Which lines below hold the word "removed"? Copy all of them.

* _INPUT DATA_
◆ ◆ ◆ ◆

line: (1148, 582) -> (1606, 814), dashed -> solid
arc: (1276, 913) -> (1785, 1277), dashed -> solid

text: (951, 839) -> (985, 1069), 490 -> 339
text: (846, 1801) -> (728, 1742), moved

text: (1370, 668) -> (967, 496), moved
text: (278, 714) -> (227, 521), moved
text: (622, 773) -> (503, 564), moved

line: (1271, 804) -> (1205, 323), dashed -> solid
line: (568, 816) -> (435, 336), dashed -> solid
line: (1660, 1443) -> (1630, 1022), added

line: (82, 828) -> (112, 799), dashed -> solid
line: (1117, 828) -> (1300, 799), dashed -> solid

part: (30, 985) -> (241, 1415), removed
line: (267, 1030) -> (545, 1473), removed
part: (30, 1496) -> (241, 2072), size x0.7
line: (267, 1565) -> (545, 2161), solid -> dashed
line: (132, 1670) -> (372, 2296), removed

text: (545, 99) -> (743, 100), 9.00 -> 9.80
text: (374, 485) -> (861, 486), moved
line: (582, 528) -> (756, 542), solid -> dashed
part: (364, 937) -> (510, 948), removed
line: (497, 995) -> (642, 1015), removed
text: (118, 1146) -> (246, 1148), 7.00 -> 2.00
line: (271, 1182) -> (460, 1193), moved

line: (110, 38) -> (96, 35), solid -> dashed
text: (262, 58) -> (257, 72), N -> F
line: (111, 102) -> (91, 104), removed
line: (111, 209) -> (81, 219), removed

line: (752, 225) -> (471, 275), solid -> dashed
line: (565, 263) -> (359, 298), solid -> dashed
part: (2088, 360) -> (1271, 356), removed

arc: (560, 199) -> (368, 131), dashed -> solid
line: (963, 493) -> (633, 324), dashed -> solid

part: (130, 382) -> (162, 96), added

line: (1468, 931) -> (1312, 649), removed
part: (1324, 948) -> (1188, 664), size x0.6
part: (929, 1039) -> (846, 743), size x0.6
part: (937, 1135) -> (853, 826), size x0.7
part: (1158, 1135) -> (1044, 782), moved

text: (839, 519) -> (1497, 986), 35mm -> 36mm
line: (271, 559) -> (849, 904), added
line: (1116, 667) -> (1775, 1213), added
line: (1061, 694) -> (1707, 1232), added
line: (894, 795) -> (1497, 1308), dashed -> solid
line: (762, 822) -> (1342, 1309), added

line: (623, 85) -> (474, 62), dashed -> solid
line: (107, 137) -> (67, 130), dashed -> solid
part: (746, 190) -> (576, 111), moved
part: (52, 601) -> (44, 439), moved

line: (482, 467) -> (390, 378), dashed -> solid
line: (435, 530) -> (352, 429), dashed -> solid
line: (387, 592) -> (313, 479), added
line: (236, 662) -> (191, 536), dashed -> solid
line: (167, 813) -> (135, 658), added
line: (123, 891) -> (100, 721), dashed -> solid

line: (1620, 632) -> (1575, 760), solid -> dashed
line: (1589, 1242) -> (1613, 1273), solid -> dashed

◆ ◆ ◆ ◆

* _RESULT OF THIS TASK_
part: (30, 985) -> (241, 1415), removed
line: (267, 1030) -> (545, 1473), removed
line: (132, 1670) -> (372, 2296), removed
part: (364, 937) -> (510, 948), removed
line: (497, 995) -> (642, 1015), removed
line: (111, 102) -> (91, 104), removed
line: (111, 209) -> (81, 219), removed
part: (2088, 360) -> (1271, 356), removed
line: (1468, 931) -> (1312, 649), removed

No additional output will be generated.